Data shown -
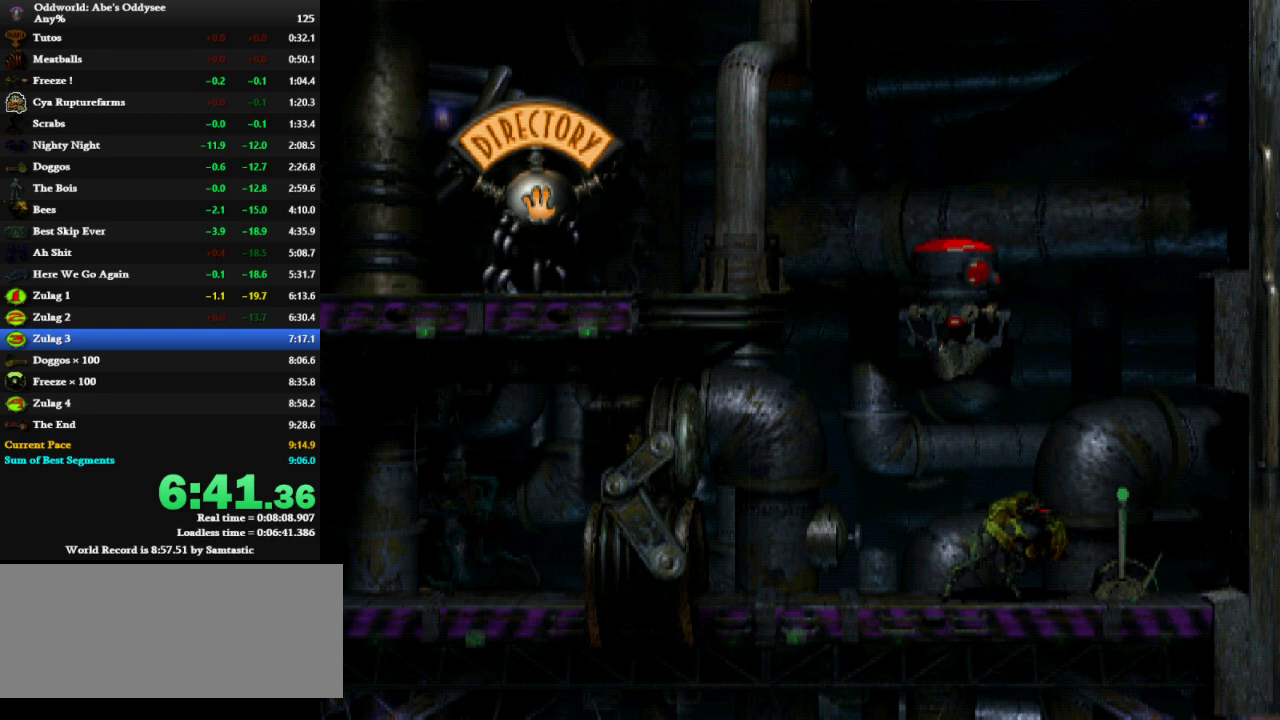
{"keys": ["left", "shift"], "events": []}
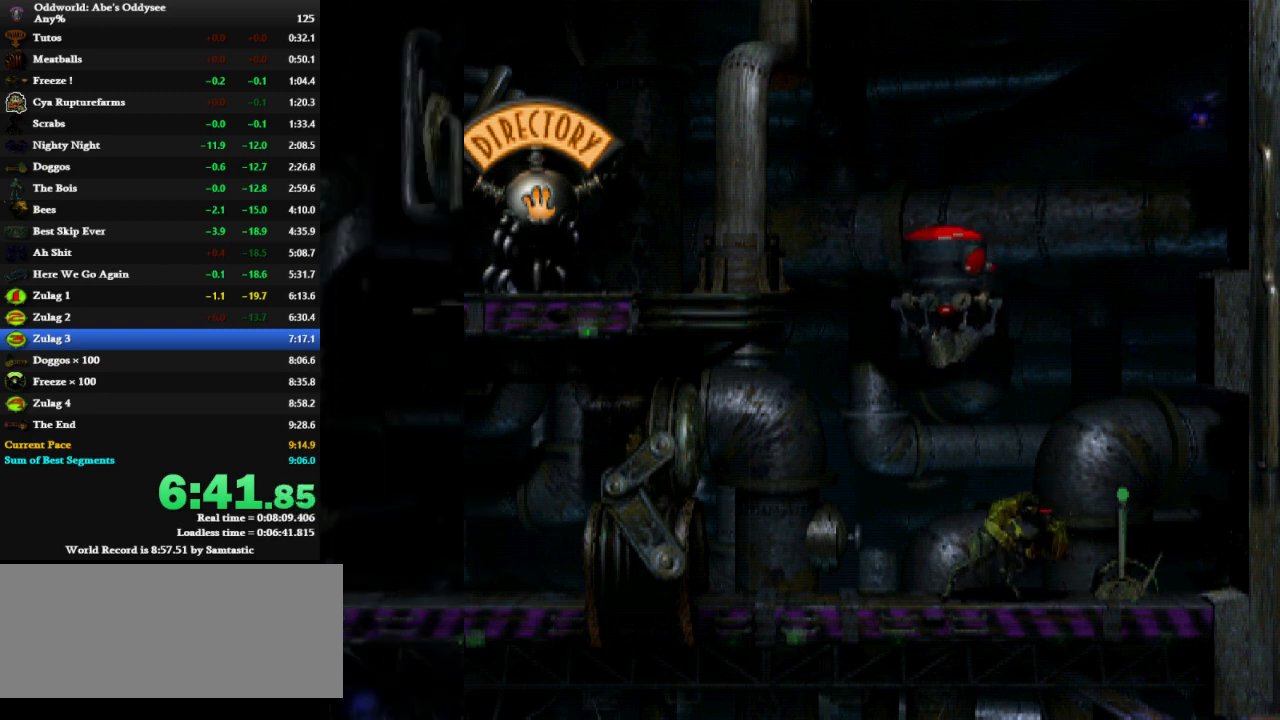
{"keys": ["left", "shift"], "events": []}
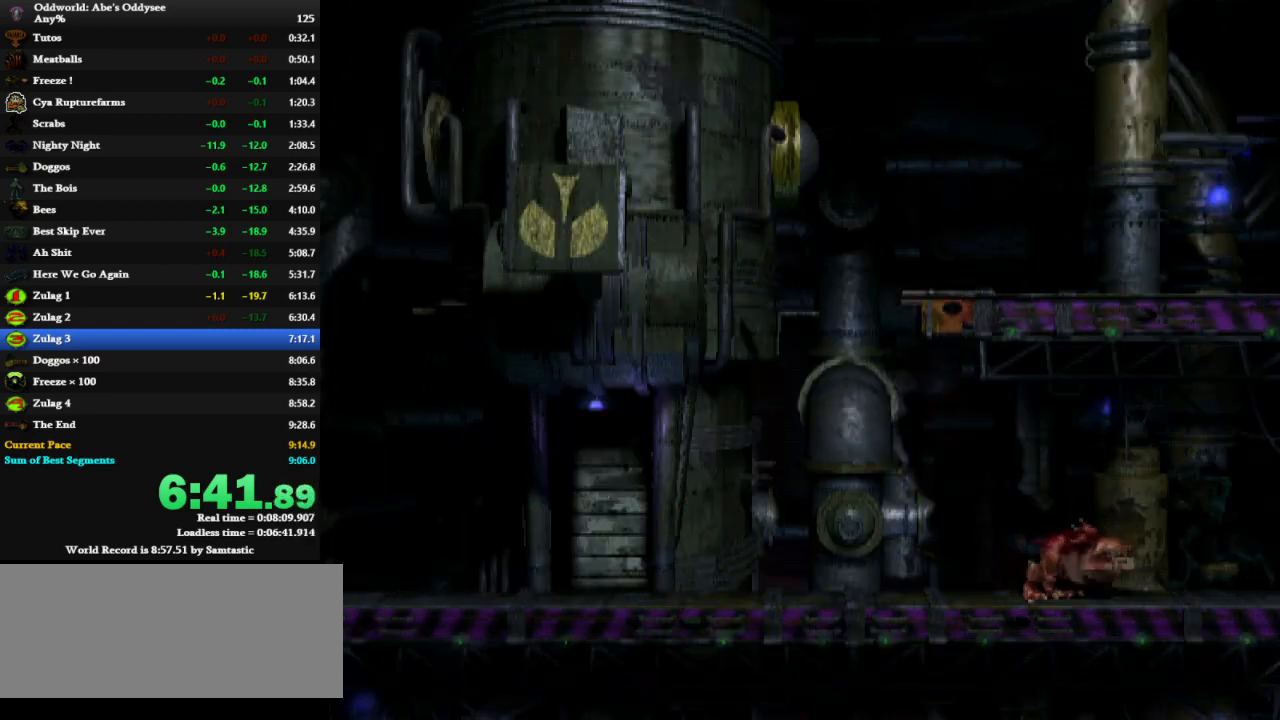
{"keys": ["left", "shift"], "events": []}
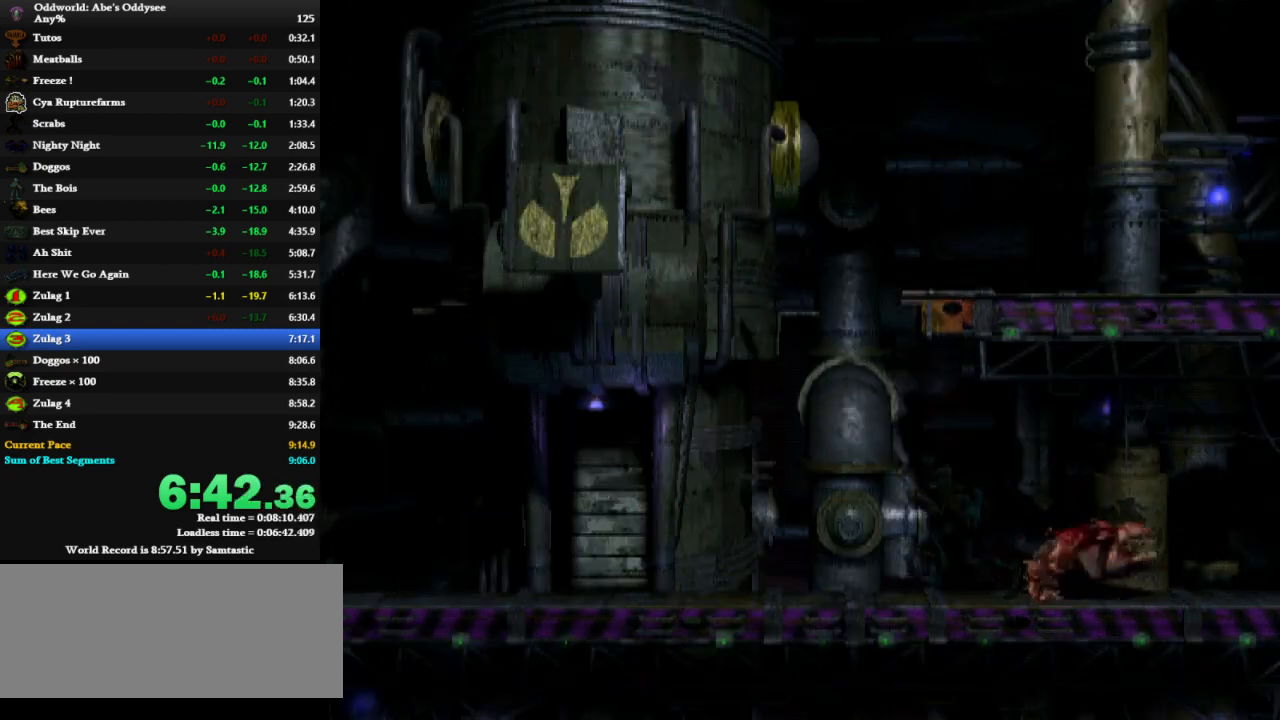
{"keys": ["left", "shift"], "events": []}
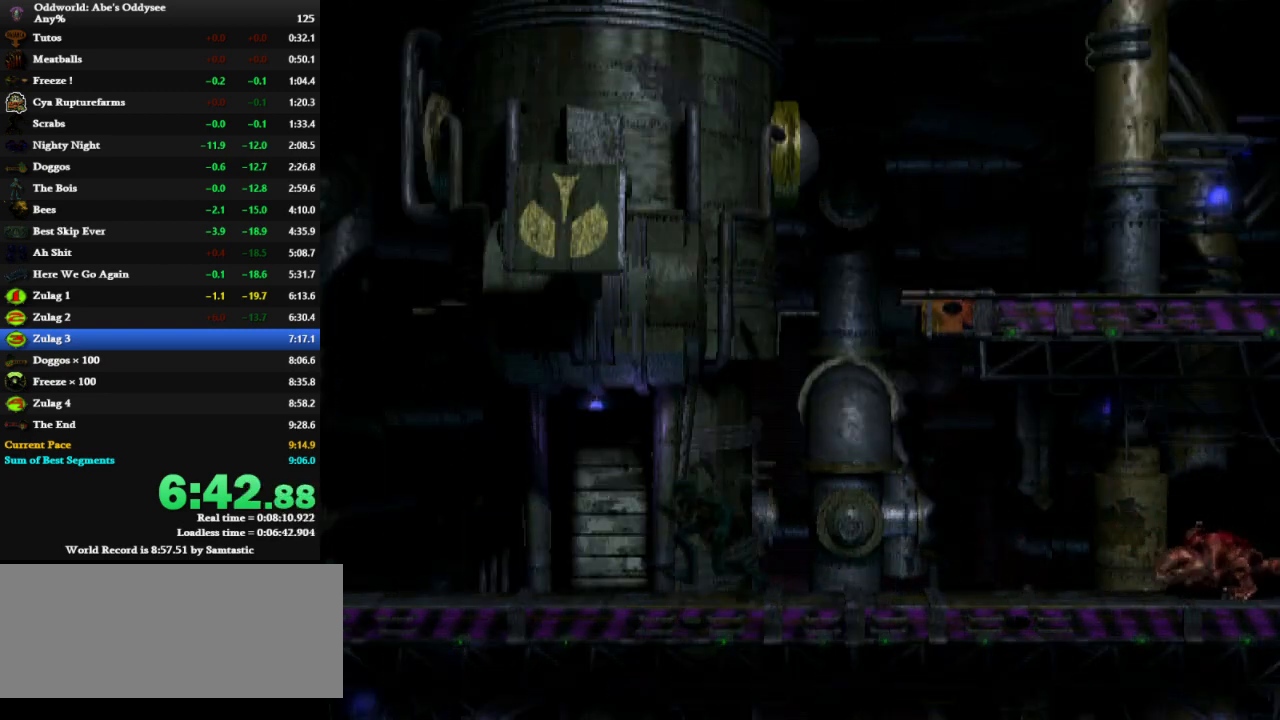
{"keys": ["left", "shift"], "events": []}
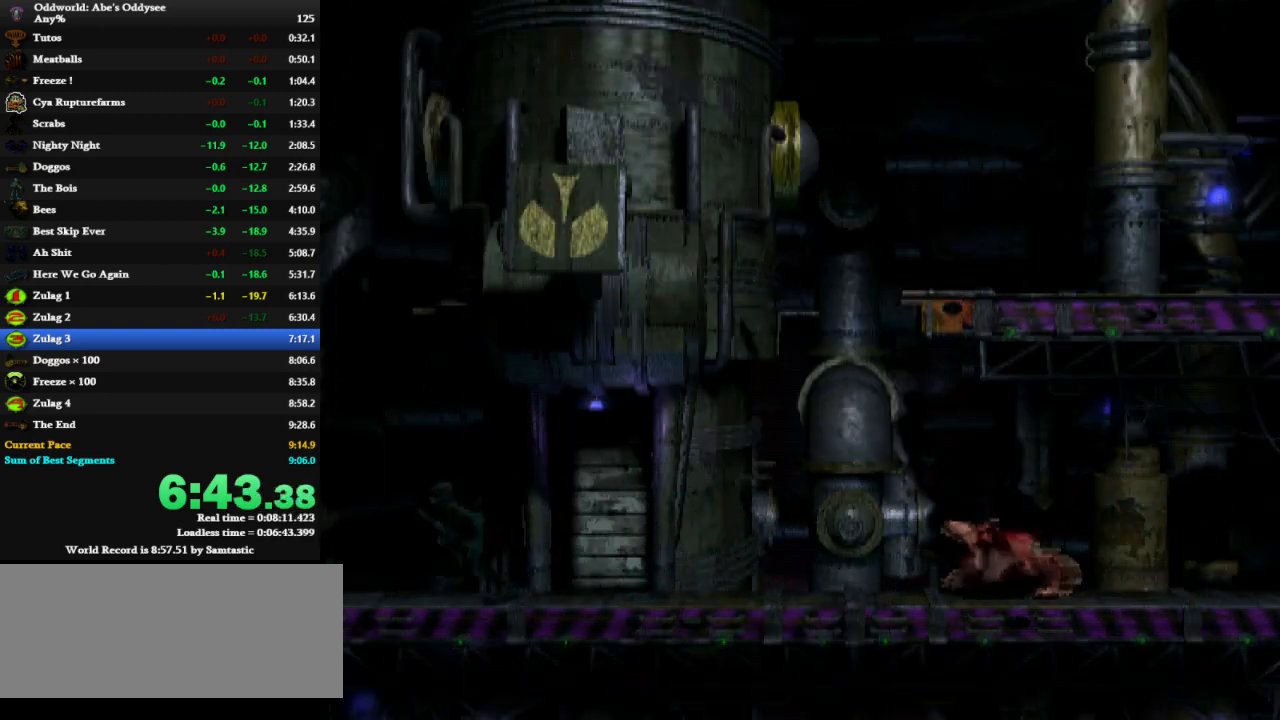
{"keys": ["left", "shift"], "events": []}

Problem statement -
What is needed is the full material, retyped unchanged, with no pictures in it.

Your response -
{"keys": ["left", "shift"], "events": []}
{"keys": ["left", "shift"], "events": []}
{"keys": ["left", "shift"], "events": []}
{"keys": ["left", "shift"], "events": []}
{"keys": ["left", "shift"], "events": []}
{"keys": ["left", "shift"], "events": []}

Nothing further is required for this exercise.